Bent
Minds

The short
description below comes from Dr Margaret
Singer professor emeritus at the University
of California at Berkeley the acknowledged
leading authority in the world on mind
control and cults. This document, in
substance, was presented to the U.S. Supreme
Court as an educational Appendix on coercive
psychological systems.
Coercion
is defined as, "to restrain or constrain by
force..." Legally it often implies the use
of PHYSICAL FORCE or physical or legal
threat. This traditional concept of coercion
is far better understood than the
technological concepts of "coercive
persuasion" which are effective restraining,
impairing, or compelling through the gradual
application of PSYCHOLOGICAL FORCES.
A coercive persuasion program is a
behavioral change technology applied to
cause the "learning" and "adoption" of a set
of behaviors or an ideology under certain
conditions. It is distinguished from
other forms of benign social learning or
peaceful persuasion by the conditions under
which it is conducted and by the techniques
of environmental and interpersonal
manipulation employed to suppress particular
behaviors and to train others. Over time,
coercive persuasion, a psychological force
akin in some ways to our legal concepts of
undue influence, can be even MORE effective
than pain, torture, drugs, and use of
physical force and legal threats.

The Korean War "Manchurian Candidate"
misconception of the need for
suggestibility-increasing drugs, and
physical pain and torture, to effect thought
reform, is generally associated with the old
concepts and models of brainwashing. Today,
they are not necessary for a coercive
persuasion program to be effective. With
drugs, physical pain, torture, or even a
physically coercive threat, you can often
temporarily make someone do something
against their will. You can even make them
do something they hate or they really did
not like or want to do at the time. They do
it, but their attitude is not changed.
──────
→ Task requirements
Copy the stretch of the passage on coercive persuasion from "misconception of the" through "is not changed.". This material has no connection to the passage on coercive persuasion.

(Saved entries)
──────
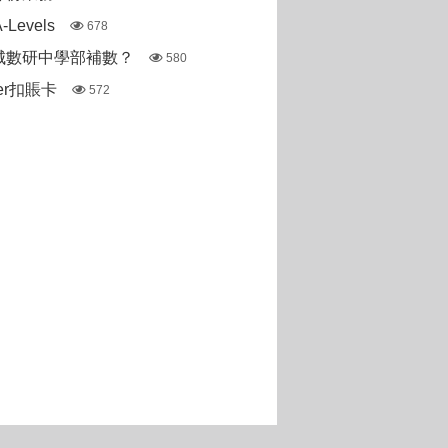
Levels
678
城數研中學部補數？
580
ter扣賬卡
572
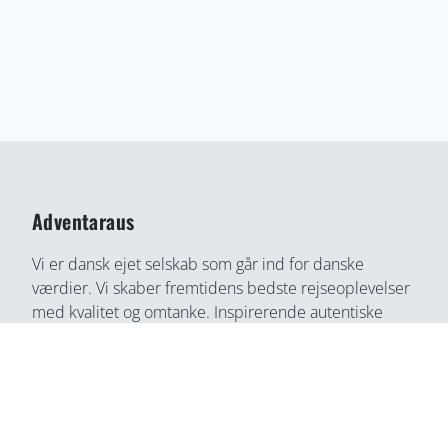
Adventaraus
Vi er dansk ejet selskab som går ind for danske
værdier. Vi skaber fremtidens bedste rejseoplevelser
med kvalitet og omtanke. Inspirerende autentiske
rejseoplevelser gennem medrivende fortællinger og
rejseoplevelser. Din bedste rejse partner, find din
næste rejseoplevelse her, på en helt ny måde.
Adventaraus er både rejsesøgemaskine, booking
partner, og rejseguide. Vi tilbyder alt i en løsning og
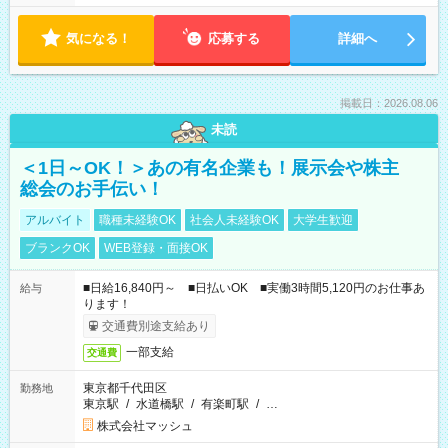
気になる！
応募する
詳細へ
掲載日：2026.08.06
未読
＜1日～OK！＞あの有名企業も！展示会や株主
総会のお手伝い！
アルバイト
職種未経験OK
社会人未経験OK
大学生歓迎
ブランクOK
WEB登録・面接OK
■日給16,840円～ ■日払いOK ■実働3時間5,120円のお仕事あ
給与
ります！
交通費別途支給あり
一部支給
交通費
東京都千代田区
勤務地
東京駅
/
水道橋駅
/
有楽町駅
/
…
株式会社マッシュ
──────
→ Response
misconception of the need for
suggestibility-increasing drugs, and
physical pain and torture, to effect thought
reform, is generally associated with the old
concepts and models of brainwashing. Today,
they are not necessary for a coercive
persuasion program to be effective. With
drugs, physical pain, torture, or even a
physically coercive threat, you can often
temporarily make someone do something
against their will. You can even make them
do something they hate or they really did
not like or want to do at the time. They do
it, but their attitude is not changed.